昨夜のセレモニーに出席した人達は招待された客人も多くいる。その人達の殆どが、カクテルパーティーに参加後、ここに宿泊しているはずだった。だが、一階のロビーに宿泊客の姿はない。まだ早朝であるが、これだけの異常事態にしてはあり得ない状況だった。
唯一フロントで支配人の坂本と執事の宮川が、数人のスタッフからの報告を聞いているだけであった。
ホテルは地下に大浴場。
1階がロビーにフロント。それと軽食スペース。
2階にレストランが3軒。
3階から9階が宿泊ルーム。
10階スイートルーム
11階ワンフロアがオーナールームとなっている。
報告を終えたスタッフは新たな指示を受け、散って行った。
「宿泊客は全て昏睡しているということか。声をかけても反応がないと。薬でも盛られたか。」
「坂本支配人、奇妙なのは全員ベットで寝ている事だ。まるでそこに寝かされた様に。」
「今はもっと情報を集めよう。外の状況も気になる」
ホテルシリウスはリゾートホテルである。しかし実際には従業員の半数がローズ家の、それも坂本が直接指揮している組織で構成され、全員がサラ達を護衛出来る実力を持つ。ここは、彼女達のシェルターなのだ。
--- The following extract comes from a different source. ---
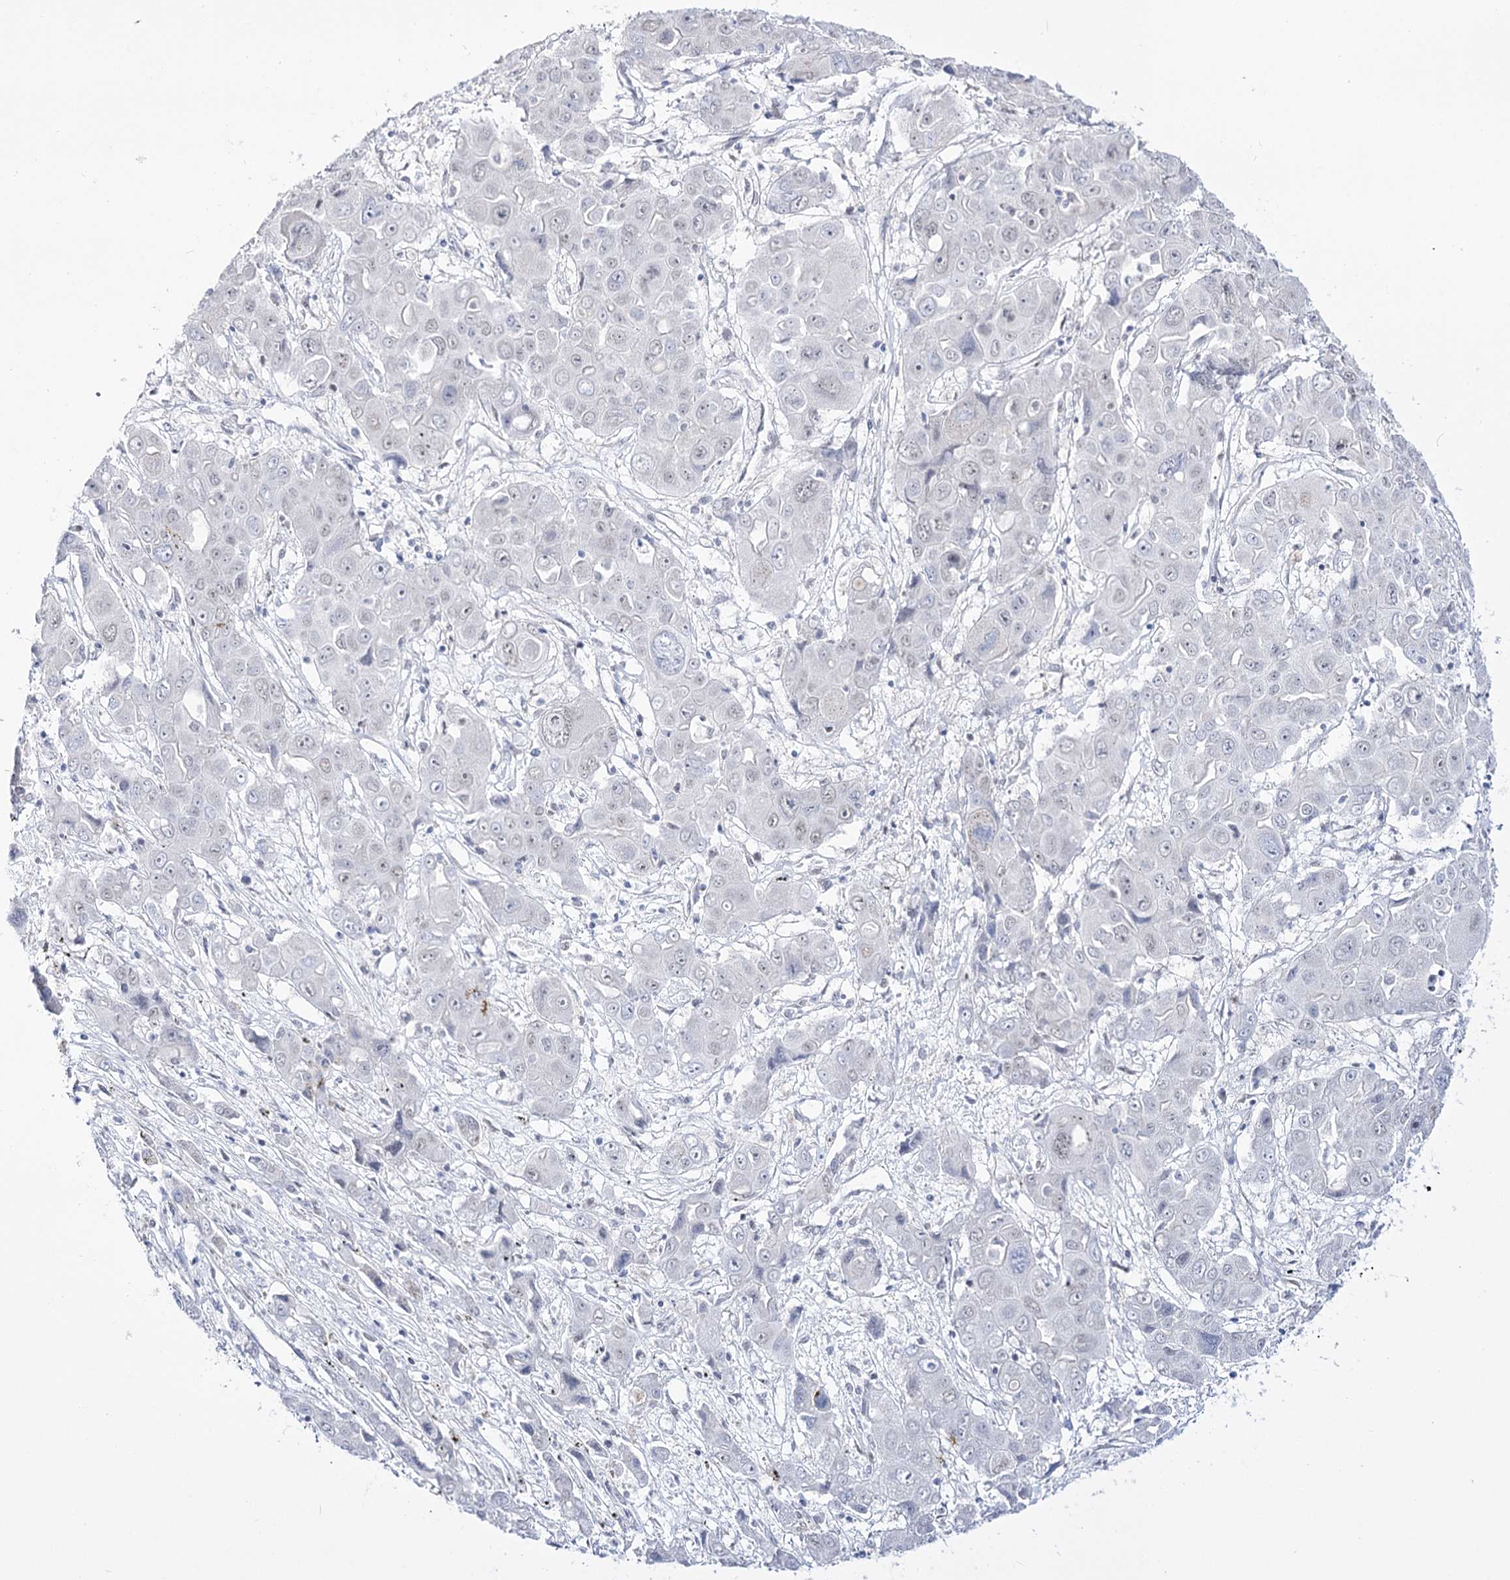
{"staining": {"intensity": "negative", "quantity": "none", "location": "none"}, "tissue": "liver cancer", "cell_type": "Tumor cells", "image_type": "cancer", "snomed": [{"axis": "morphology", "description": "Cholangiocarcinoma"}, {"axis": "topography", "description": "Liver"}], "caption": "Immunohistochemistry photomicrograph of neoplastic tissue: human liver cancer stained with DAB (3,3'-diaminobenzidine) shows no significant protein expression in tumor cells. Brightfield microscopy of immunohistochemistry (IHC) stained with DAB (brown) and hematoxylin (blue), captured at high magnification.", "gene": "RBM15B", "patient": {"sex": "male", "age": 67}}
外はまだ大粒の雪が降っていた。雪が大粒であるので、そこまで気温は下がっていないはずだ。精々マイナス10度前後だろう。
それでも視界を奪われ、積雪は腰の高さまでになっている。ホテルの外周を調査している部隊は消耗が激しかった。
そのうちの一つ、街へと続く道路を調査している部隊は、道沿いに建てられている反射板だけを頼りに進んでいた。
「隊長、見てくれ」
「ああ、見えてるよ」
そこにある筈の道が森の中で消えていた。
「撃つなよ。ゆっくり下がれ。目を逸らすんじゃないぞ。ゆっくりだ。」
消えた道の先に、真っ白なオオカミが此方を見つめている。何よりその大きさはサラブレッド程もあった。
「良いぞ、銃を下ろしてそのまま下がれ。ゆっくりだ」
十分に距離を取り、カーブを曲がってオオカミが見えなくなっても、暫く息を潜めて耳を澄ませ様子を見る。
「良し、殿は俺がやる。ホテルに戻るぞ」
「了解」
( あれは、なんだ? )
次第に降る雪も小雪に変わり、辺りも少し明るくなって来た。ようやく朝がやって来たのだった。